■ **Directions**
Once the pictures are set aside, copy the data below exactly as it stands.

Raw data Block Start

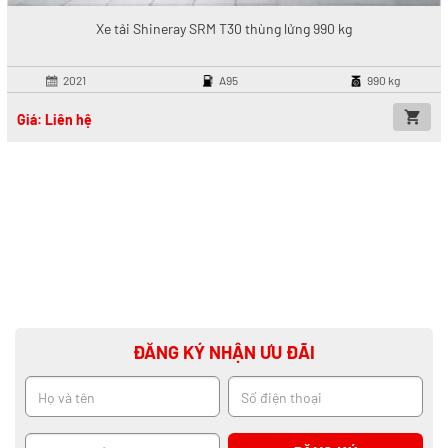
Xe tải Shineray SRM T30 thùng lửng 990 kg
2021
A95
990 kg
Giá: Liên hệ
ĐĂNG KÝ NHẬN ƯU ĐÃI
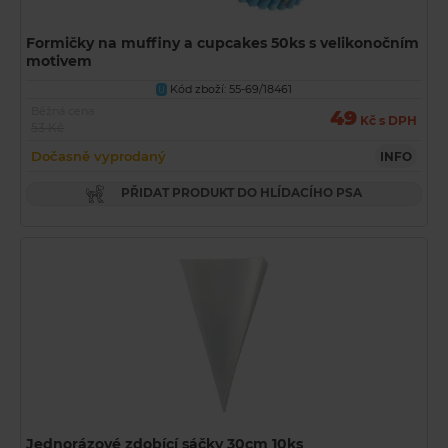
Formičky na muffiny a cupcakes 50ks s velikonočním
motivem
Kód zboží: 55-69/18461
U
Běžná cena
49
Kč s DPH
53 Kč
Dočasně vyprodaný
INFO
PŘIDAT PRODUKT DO HLÍDACÍHO PSA
Jednorázové zdobící sáčky 30cm 10ks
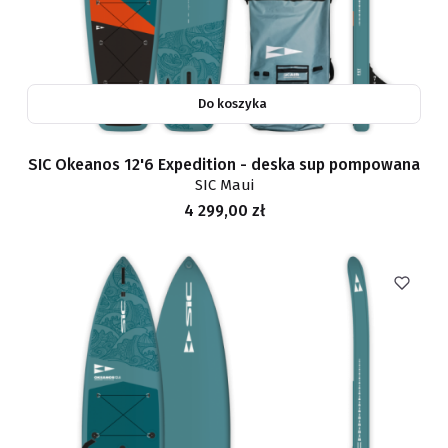
Do koszyka
SIC Okeanos 12'6 Expedition - deska sup pompowana
SIC Maui
Cena
4 299,00 zł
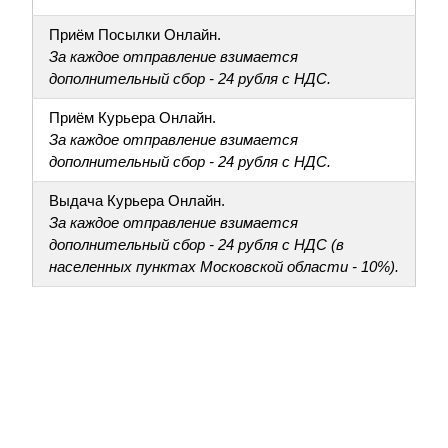
Приём Посылки Онлайн.
За каждое отправление взимается
дополнительный сбор - 24 рубля с НДС.
Приём Курьера Онлайн.
За каждое отправление взимается
дополнительный сбор - 24 рубля с НДС.
Выдача Курьера Онлайн.
За каждое отправление взимается
дополнительный сбор - 24 рубля с НДС (в
населенных пунктах Московской области - 10%).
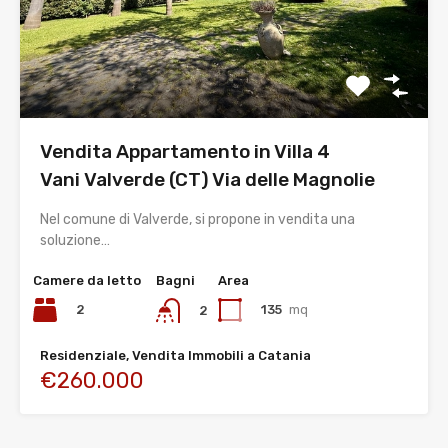
Vendita Appartamento in Villa 4
Vani Valverde (CT) Via delle Magnolie
Nel comune di Valverde, si propone in vendita una
soluzione…
Camere da letto
Bagni
Area
2
135
mq
2
Residenziale, Vendita Immobili a Catania
€260.000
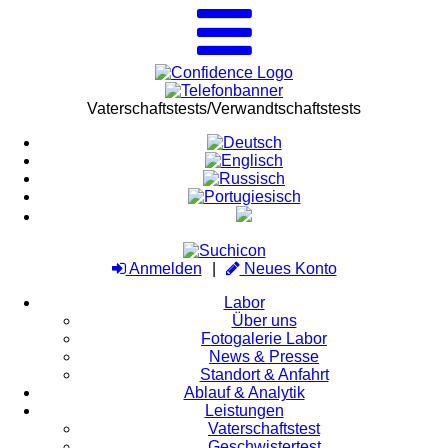
Vaterschaftstests/Verwandtschaftstests
Anmelden
Neues Konto
Labor
Über uns
Fotogalerie Labor
News & Presse
Standort & Anfahrt
Ablauf & Analytik
Leistungen
Vaterschaftstest
Geschwistertest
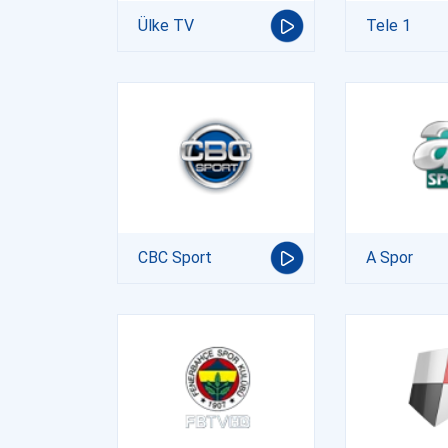
Ülke TV
Tele 1
CBC Sport
A Spor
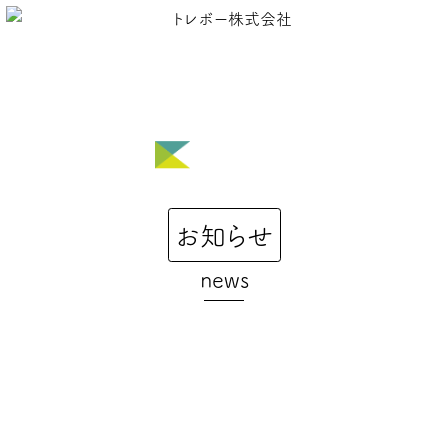
コ
ン
MENU
テ
ン
ツ
へ
ス
キ
ッ
お知らせ
プ
news
トレボー株式会社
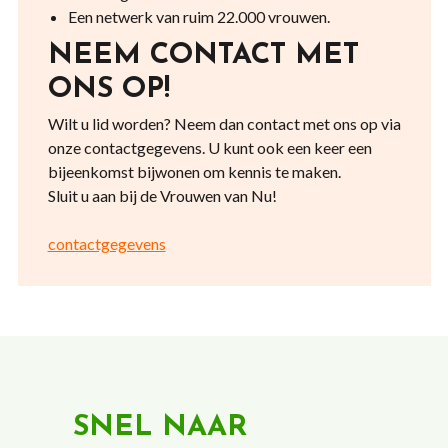
Een netwerk van ruim 22.000 vrouwen.
NEEM CONTACT MET
ONS OP!
Wilt u lid worden? Neem dan contact met ons op via
onze contactgegevens. U kunt ook een keer een
bijeenkomst bijwonen om kennis te maken.
Sluit u aan bij de Vrouwen van Nu!
contactgegevens
SNEL NAAR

Raw data Block End

■ **Final answer**
Xe tải Shineray SRM T30 thùng lửng 990 kg
2021
A95
990 kg
Giá: Liên hệ
ĐĂNG KÝ NHẬN ƯU ĐÃI
Formičky na muffiny a cupcakes 50ks s velikonočním
motivem
Kód zboží: 55-69/18461
U
Běžná cena
49
Kč s DPH
53 Kč
Dočasně vyprodaný
INFO
PŘIDAT PRODUKT DO HLÍDACÍHO PSA
Jednorázové zdobící sáčky 30cm 10ks
Do koszyka
SIC Okeanos 12'6 Expedition - deska sup pompowana
SIC Maui
Cena
4 299,00 zł
Приём Посылки Онлайн.
За каждое отправление взимается
дополнительный сбор - 24 рубля с НДС.
Приём Курьера Онлайн.
За каждое отправление взимается
дополнительный сбор - 24 рубля с НДС.
Выдача Курьера Онлайн.
За каждое отправление взимается
дополнительный сбор - 24 рубля с НДС (в
населенных пунктах Московской области - 10%).
Vendita Appartamento in Villa 4
Vani Valverde (CT) Via delle Magnolie
Nel comune di Valverde, si propone in vendita una
soluzione…
Camere da letto
Bagni
Area
2
135
mq
2
Residenziale, Vendita Immobili a Catania
€260.000
Vaterschaftstests/Verwandtschaftstests
Anmelden
Neues Konto
Labor
Über uns
Fotogalerie Labor
News & Presse
Standort & Anfahrt
Ablauf & Analytik
Leistungen
Vaterschaftstest
Geschwistertest
Ülke TV
Tele 1
CBC Sport
A Spor
コ
ン
MENU
テ
ン
ツ
へ
ス
キ
ッ
お知らせ
プ
news
トレボー株式会社
Een netwerk van ruim 22.000 vrouwen.
NEEM CONTACT MET
ONS OP!
Wilt u lid worden? Neem dan contact met ons op via
onze contactgegevens. U kunt ook een keer een
bijeenkomst bijwonen om kennis te maken.
Sluit u aan bij de Vrouwen van Nu!
contactgegevens
SNEL NAAR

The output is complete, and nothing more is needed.